» CONSIGNE 1:
Présentez en liste JSON de chaînes les lignes des entrées en commençant à celle qui contient "Where does the" et en terminant à celle qui contient "True or false: ldl.itt.p", toutes deux incluses, à raison d'une chaîne par ligne et sans les lignes vides. Laissez les images de côté.

» EXTRAIT PRÉSENTÉ:
Donc on peut dire qu'il y a un lien direct entre la perception
esthétique que tu as de ce morceau d'arbre et sa musicalité ?
J.L.: Absolument. Nous, occidentaux, sommes vraiment coupés en
morceaux, notre esprit est totalement segmenté. Souvent les gens me
disent après un concert : "En plus, c'est beau !..." Je
tombe des nues à chaque fois, et je ne sais pas trop quoi leur
répondre ! Pour moi c'est d'une telle évidence... Et pourtant ils
me disent : "C'est important alors, la forme, pour le son ?"
Non : indirectement, c'est fondamental, techniquement, cela n'a
aucune importance. Ce qui est important, c'est la dimension, le
rapport de proportions des lames vibrantes. La sculpture qui est
porteuse de ces anches peut prendre toutes les formes du monde. Par
contre, c'est cette dynamique globale de beauté, d'harmonie et de
transformation du chaos qui va habiter l'œuvre.
Soleil |
Tu as dit le mot "anche", c'est donc un phénomène
vibratoire comme sur les instruments à vent, ces anches vibrent et
génèrent un son ?

» DONNÉES FOURNIES:

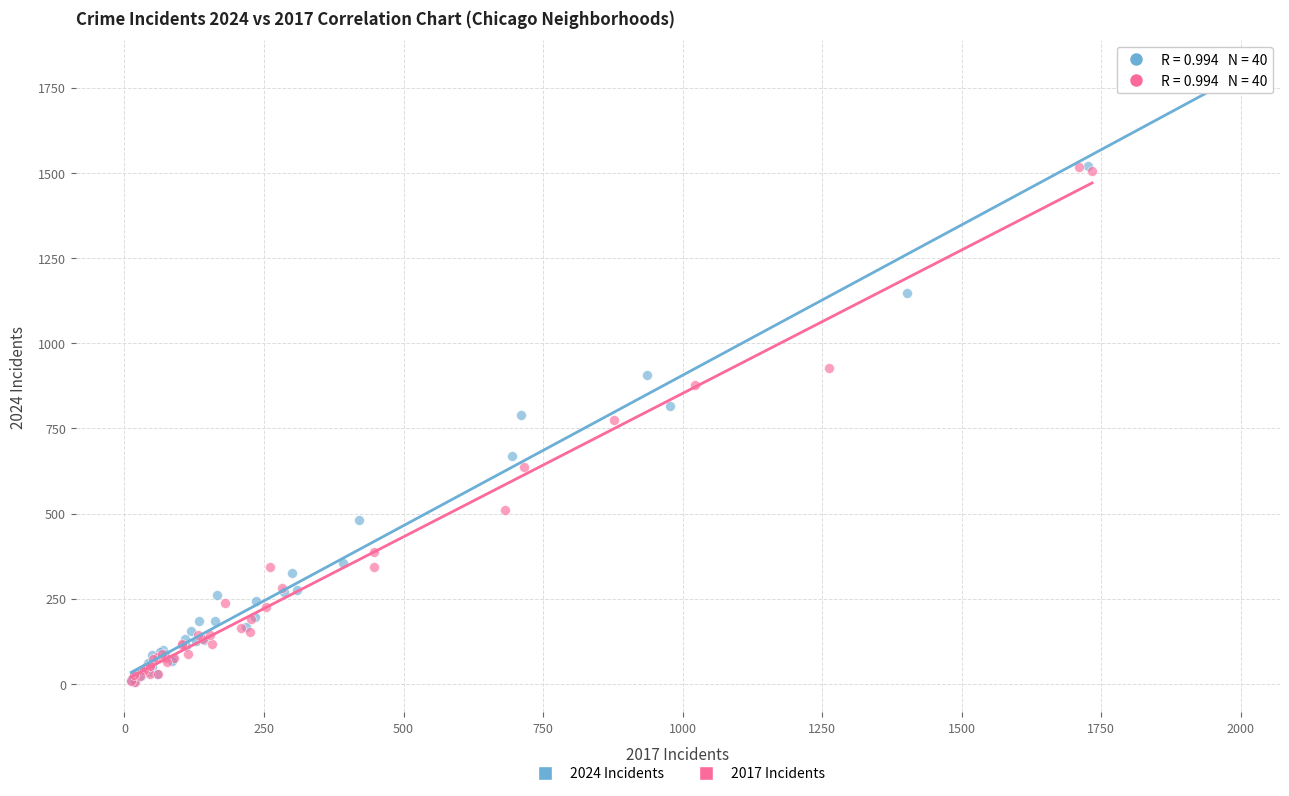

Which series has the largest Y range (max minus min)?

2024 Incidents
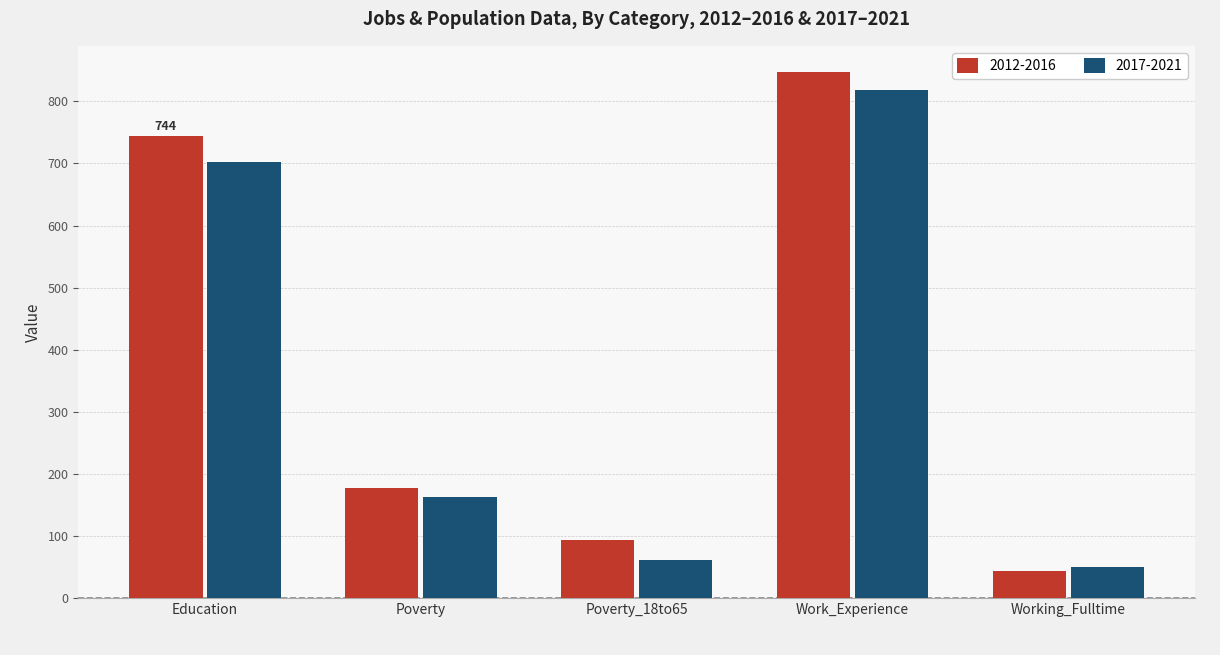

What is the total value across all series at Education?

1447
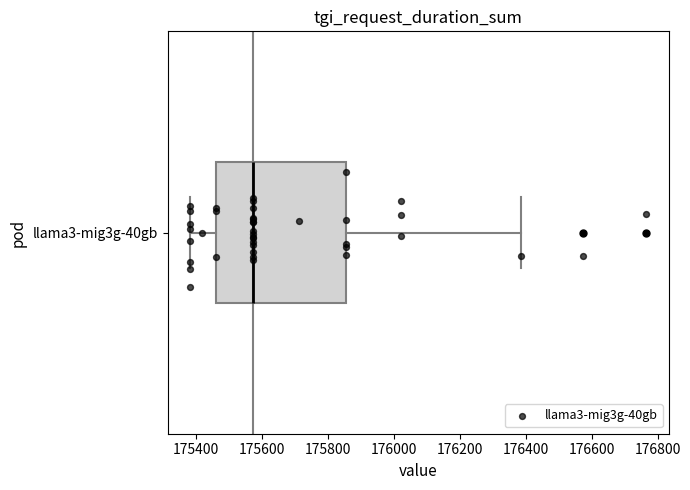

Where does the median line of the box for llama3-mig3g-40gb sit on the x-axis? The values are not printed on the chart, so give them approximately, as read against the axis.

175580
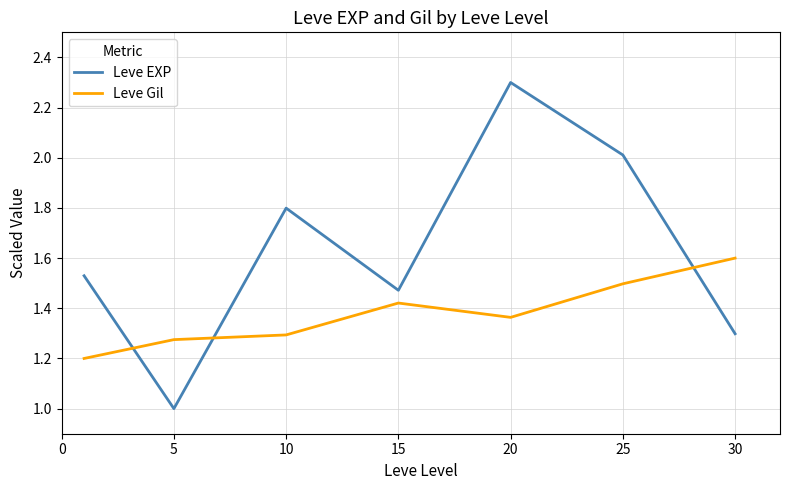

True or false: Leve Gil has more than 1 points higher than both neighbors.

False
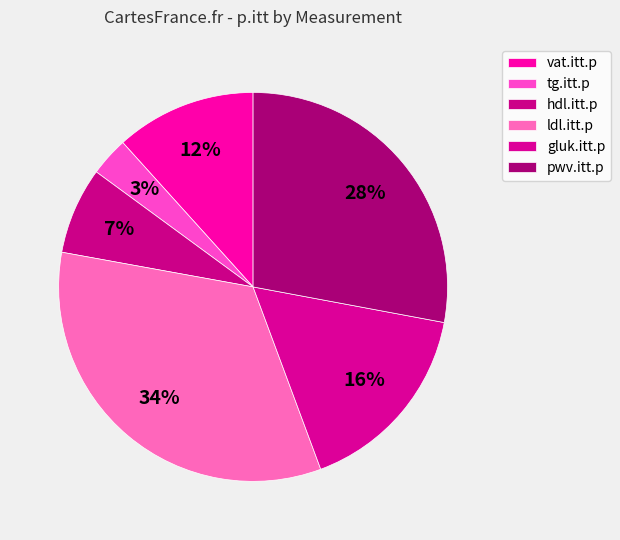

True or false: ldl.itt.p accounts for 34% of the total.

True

* * *

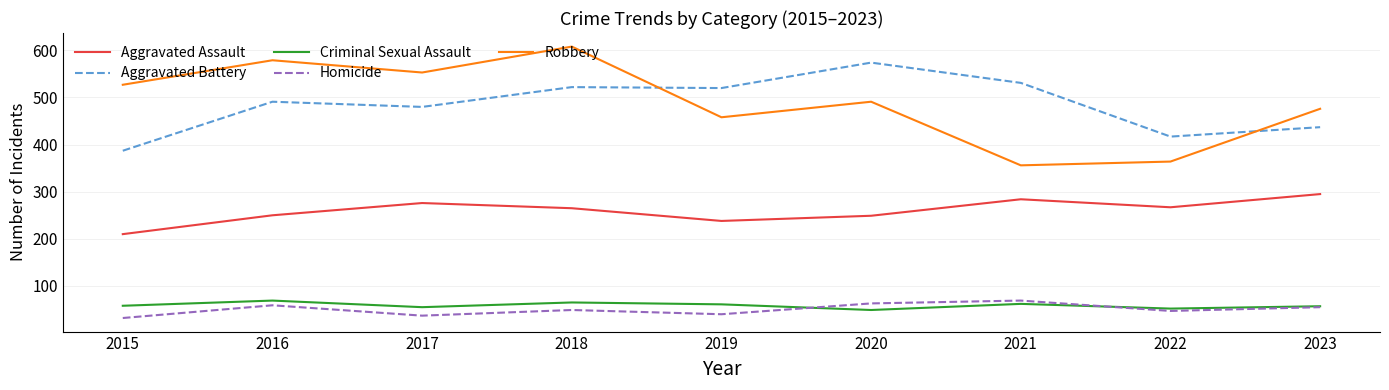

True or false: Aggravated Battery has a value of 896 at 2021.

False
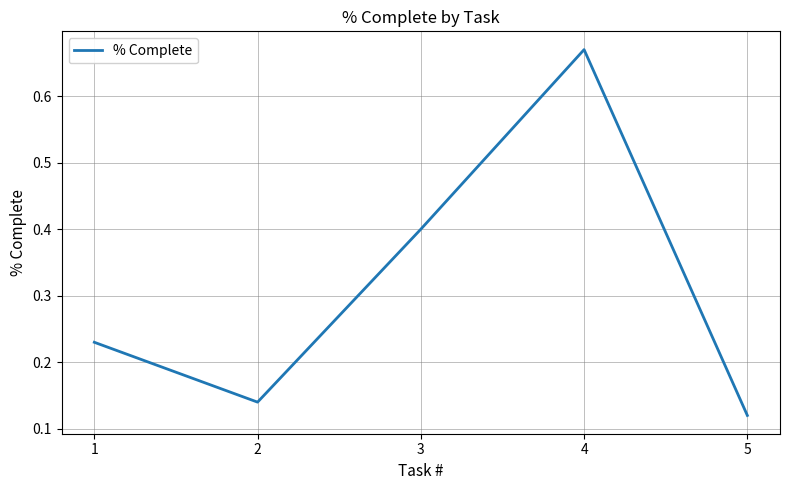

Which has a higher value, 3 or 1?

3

» CONSIGNE 2:
Transcrivez l'extrait de l'entretien en commençant à "Non : indirectement, c'est" et en terminant à "va habiter l'œuvre.".

» SOLUTION 1:
[
  "Where does the median line of the box for llama3-mig3g-40gb sit on the x-axis? The values are not printed on the chart, so give them approximately, as read against the axis.",
  "175580",
  "True or false: Leve Gil has more than 1 points higher than both neighbors.",
  "False",
  "True or false: ldl.itt.p accounts for 34% of the total."
]

» SOLUTION 2:
Non : indirectement, c'est fondamental, techniquement, cela n'a
aucune importance. Ce qui est important, c'est la dimension, le
rapport de proportions des lames vibrantes. La sculpture qui est
porteuse de ces anches peut prendre toutes les formes du monde. Par
contre, c'est cette dynamique globale de beauté, d'harmonie et de
transformation du chaos qui va habiter l'œuvre.